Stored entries
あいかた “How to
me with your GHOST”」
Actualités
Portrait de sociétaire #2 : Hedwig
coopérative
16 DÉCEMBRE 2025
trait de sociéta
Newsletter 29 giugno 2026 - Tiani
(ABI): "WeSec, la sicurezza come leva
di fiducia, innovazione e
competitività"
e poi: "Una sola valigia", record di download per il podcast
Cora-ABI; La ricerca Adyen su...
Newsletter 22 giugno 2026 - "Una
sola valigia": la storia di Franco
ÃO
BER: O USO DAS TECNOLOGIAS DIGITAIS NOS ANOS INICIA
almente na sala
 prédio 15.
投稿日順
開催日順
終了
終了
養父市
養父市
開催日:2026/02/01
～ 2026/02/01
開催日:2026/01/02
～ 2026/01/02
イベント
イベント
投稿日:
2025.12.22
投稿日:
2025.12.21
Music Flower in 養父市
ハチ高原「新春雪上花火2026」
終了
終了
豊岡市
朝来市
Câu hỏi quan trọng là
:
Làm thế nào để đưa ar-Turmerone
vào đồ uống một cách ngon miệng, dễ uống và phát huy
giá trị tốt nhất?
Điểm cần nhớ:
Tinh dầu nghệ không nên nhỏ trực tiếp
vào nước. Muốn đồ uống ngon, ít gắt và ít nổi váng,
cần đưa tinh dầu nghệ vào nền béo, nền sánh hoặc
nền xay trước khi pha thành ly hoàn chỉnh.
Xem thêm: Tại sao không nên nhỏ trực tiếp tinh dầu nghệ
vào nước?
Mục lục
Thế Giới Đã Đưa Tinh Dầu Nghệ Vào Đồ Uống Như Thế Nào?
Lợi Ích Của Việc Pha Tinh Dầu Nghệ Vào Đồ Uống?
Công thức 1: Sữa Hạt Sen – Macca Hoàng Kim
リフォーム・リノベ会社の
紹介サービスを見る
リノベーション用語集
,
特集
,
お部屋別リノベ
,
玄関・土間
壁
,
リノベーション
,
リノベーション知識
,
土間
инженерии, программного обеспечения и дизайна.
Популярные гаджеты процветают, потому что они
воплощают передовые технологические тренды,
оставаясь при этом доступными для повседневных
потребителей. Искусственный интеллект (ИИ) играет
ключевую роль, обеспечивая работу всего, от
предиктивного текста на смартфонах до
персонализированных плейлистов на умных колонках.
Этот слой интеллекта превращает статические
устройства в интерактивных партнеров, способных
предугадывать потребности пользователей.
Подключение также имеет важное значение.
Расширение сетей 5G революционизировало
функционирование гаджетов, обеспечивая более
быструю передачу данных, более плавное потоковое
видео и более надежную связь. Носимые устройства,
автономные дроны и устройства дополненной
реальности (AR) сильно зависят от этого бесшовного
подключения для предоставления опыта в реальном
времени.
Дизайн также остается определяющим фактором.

- EXERCISE GOAL -
The full set of entries must be restated exactly, with none omitted.

- RESPONSE BELOW -
あいかた “How to
me with your GHOST”」
Actualités
Portrait de sociétaire #2 : Hedwig
coopérative
16 DÉCEMBRE 2025
trait de sociéta
Newsletter 29 giugno 2026 - Tiani
(ABI): "WeSec, la sicurezza come leva
di fiducia, innovazione e
competitività"
e poi: "Una sola valigia", record di download per il podcast
Cora-ABI; La ricerca Adyen su...
Newsletter 22 giugno 2026 - "Una
sola valigia": la storia di Franco
ÃO
BER: O USO DAS TECNOLOGIAS DIGITAIS NOS ANOS INICIA
almente na sala
 prédio 15.
投稿日順
開催日順
終了
終了
養父市
養父市
開催日:2026/02/01
～ 2026/02/01
開催日:2026/01/02
～ 2026/01/02
イベント
イベント
投稿日:
2025.12.22
投稿日:
2025.12.21
Music Flower in 養父市
ハチ高原「新春雪上花火2026」
終了
終了
豊岡市
朝来市
Câu hỏi quan trọng là
:
Làm thế nào để đưa ar-Turmerone
vào đồ uống một cách ngon miệng, dễ uống và phát huy
giá trị tốt nhất?
Điểm cần nhớ:
Tinh dầu nghệ không nên nhỏ trực tiếp
vào nước. Muốn đồ uống ngon, ít gắt và ít nổi váng,
cần đưa tinh dầu nghệ vào nền béo, nền sánh hoặc
nền xay trước khi pha thành ly hoàn chỉnh.
Xem thêm: Tại sao không nên nhỏ trực tiếp tinh dầu nghệ
vào nước?
Mục lục
Thế Giới Đã Đưa Tinh Dầu Nghệ Vào Đồ Uống Như Thế Nào?
Lợi Ích Của Việc Pha Tinh Dầu Nghệ Vào Đồ Uống?
Công thức 1: Sữa Hạt Sen – Macca Hoàng Kim
リフォーム・リノベ会社の
紹介サービスを見る
リノベーション用語集
,
特集
,
お部屋別リノベ
,
玄関・土間
壁
,
リノベーション
,
リノベーション知識
,
土間
инженерии, программного обеспечения и дизайна.
Популярные гаджеты процветают, потому что они
воплощают передовые технологические тренды,
оставаясь при этом доступными для повседневных
потребителей. Искусственный интеллект (ИИ) играет
ключевую роль, обеспечивая работу всего, от
предиктивного текста на смартфонах до
персонализированных плейлистов на умных колонках.
Этот слой интеллекта превращает статические
устройства в интерактивных партнеров, способных
предугадывать потребности пользователей.
Подключение также имеет важное значение.
Расширение сетей 5G революционизировало
функционирование гаджетов, обеспечивая более
быструю передачу данных, более плавное потоковое
видео и более надежную связь. Носимые устройства,
автономные дроны и устройства дополненной
реальности (AR) сильно зависят от этого бесшовного
подключения для предоставления опыта в реальном
времени.
Дизайн также остается определяющим фактором.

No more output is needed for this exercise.